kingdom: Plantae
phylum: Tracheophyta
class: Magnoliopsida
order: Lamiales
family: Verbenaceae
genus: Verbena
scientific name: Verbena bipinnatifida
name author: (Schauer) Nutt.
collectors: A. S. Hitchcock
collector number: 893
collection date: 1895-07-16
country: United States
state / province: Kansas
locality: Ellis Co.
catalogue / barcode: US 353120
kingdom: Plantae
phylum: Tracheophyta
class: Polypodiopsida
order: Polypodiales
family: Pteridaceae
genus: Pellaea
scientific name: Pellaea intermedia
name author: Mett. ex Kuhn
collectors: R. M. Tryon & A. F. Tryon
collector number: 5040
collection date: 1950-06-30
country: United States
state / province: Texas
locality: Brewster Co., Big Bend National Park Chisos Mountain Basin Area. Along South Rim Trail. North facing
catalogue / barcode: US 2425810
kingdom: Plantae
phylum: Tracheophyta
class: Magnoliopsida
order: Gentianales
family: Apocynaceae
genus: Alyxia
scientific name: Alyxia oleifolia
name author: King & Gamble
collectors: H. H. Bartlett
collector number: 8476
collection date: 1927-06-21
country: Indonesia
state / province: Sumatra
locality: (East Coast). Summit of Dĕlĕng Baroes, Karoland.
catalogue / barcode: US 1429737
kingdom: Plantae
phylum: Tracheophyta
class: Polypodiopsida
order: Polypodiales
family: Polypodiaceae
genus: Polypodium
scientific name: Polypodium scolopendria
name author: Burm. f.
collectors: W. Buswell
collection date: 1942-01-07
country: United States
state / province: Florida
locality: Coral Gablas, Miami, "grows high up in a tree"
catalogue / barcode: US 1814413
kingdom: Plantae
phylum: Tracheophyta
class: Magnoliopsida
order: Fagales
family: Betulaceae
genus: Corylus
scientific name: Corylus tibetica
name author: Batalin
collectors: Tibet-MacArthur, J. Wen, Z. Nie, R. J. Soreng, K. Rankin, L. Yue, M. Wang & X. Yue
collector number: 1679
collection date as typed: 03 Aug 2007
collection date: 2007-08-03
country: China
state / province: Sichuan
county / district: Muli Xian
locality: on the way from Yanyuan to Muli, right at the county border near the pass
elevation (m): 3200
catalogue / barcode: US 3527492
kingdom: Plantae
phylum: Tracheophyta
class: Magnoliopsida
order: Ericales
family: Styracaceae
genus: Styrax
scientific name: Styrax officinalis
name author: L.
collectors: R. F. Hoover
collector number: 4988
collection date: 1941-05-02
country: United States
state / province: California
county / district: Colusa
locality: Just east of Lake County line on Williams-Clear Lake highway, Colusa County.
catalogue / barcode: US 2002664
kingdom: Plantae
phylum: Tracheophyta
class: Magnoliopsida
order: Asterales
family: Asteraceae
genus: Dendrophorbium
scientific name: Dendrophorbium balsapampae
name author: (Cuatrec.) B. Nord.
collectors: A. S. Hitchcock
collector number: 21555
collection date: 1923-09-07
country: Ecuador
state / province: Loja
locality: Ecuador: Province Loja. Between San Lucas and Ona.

***

Rewrite the records above with every "collector number" changed to "field number" and nothing else altered.

Solution below
kingdom: Plantae
phylum: Tracheophyta
class: Magnoliopsida
order: Lamiales
family: Verbenaceae
genus: Verbena
scientific name: Verbena bipinnatifida
name author: (Schauer) Nutt.
collectors: A. S. Hitchcock
field number: 893
collection date: 1895-07-16
country: United States
state / province: Kansas
locality: Ellis Co.
catalogue / barcode: US 353120
kingdom: Plantae
phylum: Tracheophyta
class: Polypodiopsida
order: Polypodiales
family: Pteridaceae
genus: Pellaea
scientific name: Pellaea intermedia
name author: Mett. ex Kuhn
collectors: R. M. Tryon & A. F. Tryon
field number: 5040
collection date: 1950-06-30
country: United States
state / province: Texas
locality: Brewster Co., Big Bend National Park Chisos Mountain Basin Area. Along South Rim Trail. North facing
catalogue / barcode: US 2425810
kingdom: Plantae
phylum: Tracheophyta
class: Magnoliopsida
order: Gentianales
family: Apocynaceae
genus: Alyxia
scientific name: Alyxia oleifolia
name author: King & Gamble
collectors: H. H. Bartlett
field number: 8476
collection date: 1927-06-21
country: Indonesia
state / province: Sumatra
locality: (East Coast). Summit of Dĕlĕng Baroes, Karoland.
catalogue / barcode: US 1429737
kingdom: Plantae
phylum: Tracheophyta
class: Polypodiopsida
order: Polypodiales
family: Polypodiaceae
genus: Polypodium
scientific name: Polypodium scolopendria
name author: Burm. f.
collectors: W. Buswell
collection date: 1942-01-07
country: United States
state / province: Florida
locality: Coral Gablas, Miami, "grows high up in a tree"
catalogue / barcode: US 1814413
kingdom: Plantae
phylum: Tracheophyta
class: Magnoliopsida
order: Fagales
family: Betulaceae
genus: Corylus
scientific name: Corylus tibetica
name author: Batalin
collectors: Tibet-MacArthur, J. Wen, Z. Nie, R. J. Soreng, K. Rankin, L. Yue, M. Wang & X. Yue
field number: 1679
collection date as typed: 03 Aug 2007
collection date: 2007-08-03
country: China
state / province: Sichuan
county / district: Muli Xian
locality: on the way from Yanyuan to Muli, right at the county border near the pass
elevation (m): 3200
catalogue / barcode: US 3527492
kingdom: Plantae
phylum: Tracheophyta
class: Magnoliopsida
order: Ericales
family: Styracaceae
genus: Styrax
scientific name: Styrax officinalis
name author: L.
collectors: R. F. Hoover
field number: 4988
collection date: 1941-05-02
country: United States
state / province: California
county / district: Colusa
locality: Just east of Lake County line on Williams-Clear Lake highway, Colusa County.
catalogue / barcode: US 2002664
kingdom: Plantae
phylum: Tracheophyta
class: Magnoliopsida
order: Asterales
family: Asteraceae
genus: Dendrophorbium
scientific name: Dendrophorbium balsapampae
name author: (Cuatrec.) B. Nord.
collectors: A. S. Hitchcock
field number: 21555
collection date: 1923-09-07
country: Ecuador
state / province: Loja
locality: Ecuador: Province Loja. Between San Lucas and Ona.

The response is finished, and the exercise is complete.